Task objective:
Each entry is to be retyped exactly as it appears. Leave the images out.
☆ ☆ ☆
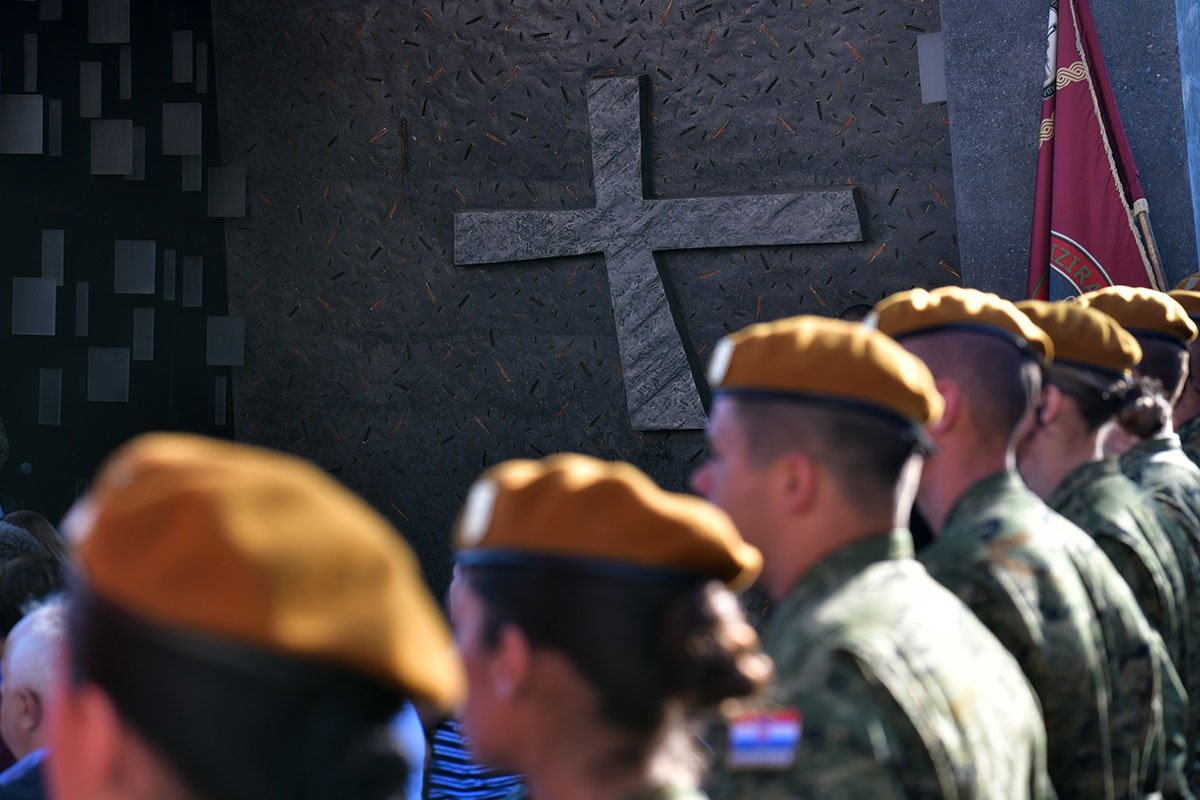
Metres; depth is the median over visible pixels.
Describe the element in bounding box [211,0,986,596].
wall
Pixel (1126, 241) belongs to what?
flag
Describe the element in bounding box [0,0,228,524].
wall
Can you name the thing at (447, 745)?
person
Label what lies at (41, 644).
man
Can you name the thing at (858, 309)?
person
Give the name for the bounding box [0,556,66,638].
person
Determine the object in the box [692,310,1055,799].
man
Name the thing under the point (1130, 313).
beret
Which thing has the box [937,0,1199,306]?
stone wall
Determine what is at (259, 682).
woman
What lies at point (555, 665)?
woman
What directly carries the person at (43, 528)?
on the ground
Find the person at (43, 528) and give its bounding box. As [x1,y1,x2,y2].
[2,510,69,564]
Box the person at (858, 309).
[837,303,876,325]
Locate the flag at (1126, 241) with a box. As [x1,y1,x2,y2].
[1028,0,1159,304]
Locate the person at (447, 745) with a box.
[424,716,527,799]
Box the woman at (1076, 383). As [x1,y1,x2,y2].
[1018,312,1197,799]
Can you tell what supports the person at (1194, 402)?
on the ground
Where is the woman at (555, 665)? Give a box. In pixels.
[445,453,779,799]
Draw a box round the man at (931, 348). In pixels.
[880,291,1180,799]
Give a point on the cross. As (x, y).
(639, 150)
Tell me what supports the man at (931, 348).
on the ground
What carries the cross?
attached to the wall at (517, 80)
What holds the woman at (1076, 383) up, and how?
on the ground
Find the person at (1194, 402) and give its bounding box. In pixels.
[1166,279,1199,470]
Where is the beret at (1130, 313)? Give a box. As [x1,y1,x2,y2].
[1072,286,1196,345]
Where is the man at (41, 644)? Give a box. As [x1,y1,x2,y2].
[0,598,70,799]
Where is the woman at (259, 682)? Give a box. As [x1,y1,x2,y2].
[30,436,453,799]
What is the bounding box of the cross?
[454,76,866,431]

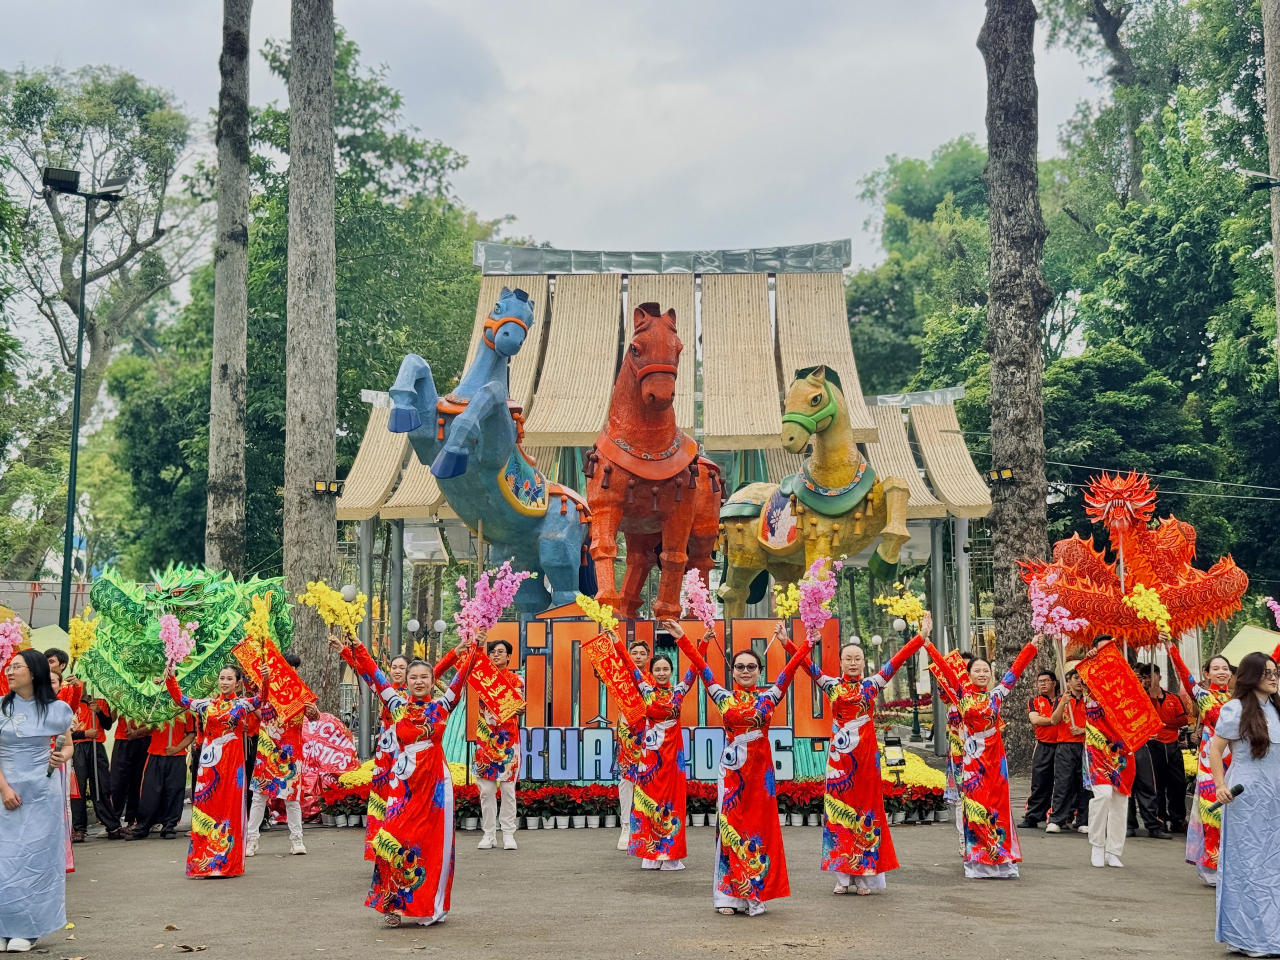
☆ ☆ ☆
Your response:
Metres; depth is the median over visible pixels.
Describe the element in bounding box [211,0,986,596].
wall
Pixel (1126, 241) belongs to what?
flag
Describe the element in bounding box [0,0,228,524].
wall
Can you name the thing at (447, 745)?
person
Label what lies at (41, 644).
man
Can you name the thing at (858, 309)?
person
Give the name for the bounding box [0,556,66,638].
person
Determine the object in the box [692,310,1055,799].
man
Name the thing under the point (1130, 313).
beret
Which thing has the box [937,0,1199,306]?
stone wall
Determine what is at (259, 682).
woman
What lies at point (555, 665)?
woman
What directly carries the person at (43, 528)?
on the ground
Find the person at (43, 528) and give its bounding box. As [x1,y1,x2,y2].
[2,510,69,564]
Box the person at (858, 309).
[837,303,876,325]
Locate the flag at (1126, 241) with a box. As [x1,y1,x2,y2].
[1028,0,1159,304]
Locate the person at (447, 745) with a box.
[424,716,527,799]
Box the woman at (1076, 383). As [x1,y1,x2,y2].
[1018,312,1197,799]
Can you tell what supports the person at (1194, 402)?
on the ground
Where is the woman at (555, 665)? Give a box. In pixels.
[445,453,779,799]
Draw a box round the man at (931, 348). In pixels.
[880,291,1180,799]
Give a point on the cross. As (x, y).
(639, 150)
Tell me what supports the man at (931, 348).
on the ground
What carries the cross?
attached to the wall at (517, 80)
What holds the woman at (1076, 383) up, and how?
on the ground
Find the person at (1194, 402) and give its bounding box. In pixels.
[1166,279,1199,470]
Where is the beret at (1130, 313)? Give a box. As [x1,y1,x2,y2].
[1072,286,1196,345]
Where is the man at (41, 644)? Give a box. As [x1,y1,x2,y2].
[0,598,70,799]
Where is the woman at (259, 682)? Give a box. As [x1,y1,x2,y2].
[30,436,453,799]
What is the bounding box of the cross?
[454,76,866,431]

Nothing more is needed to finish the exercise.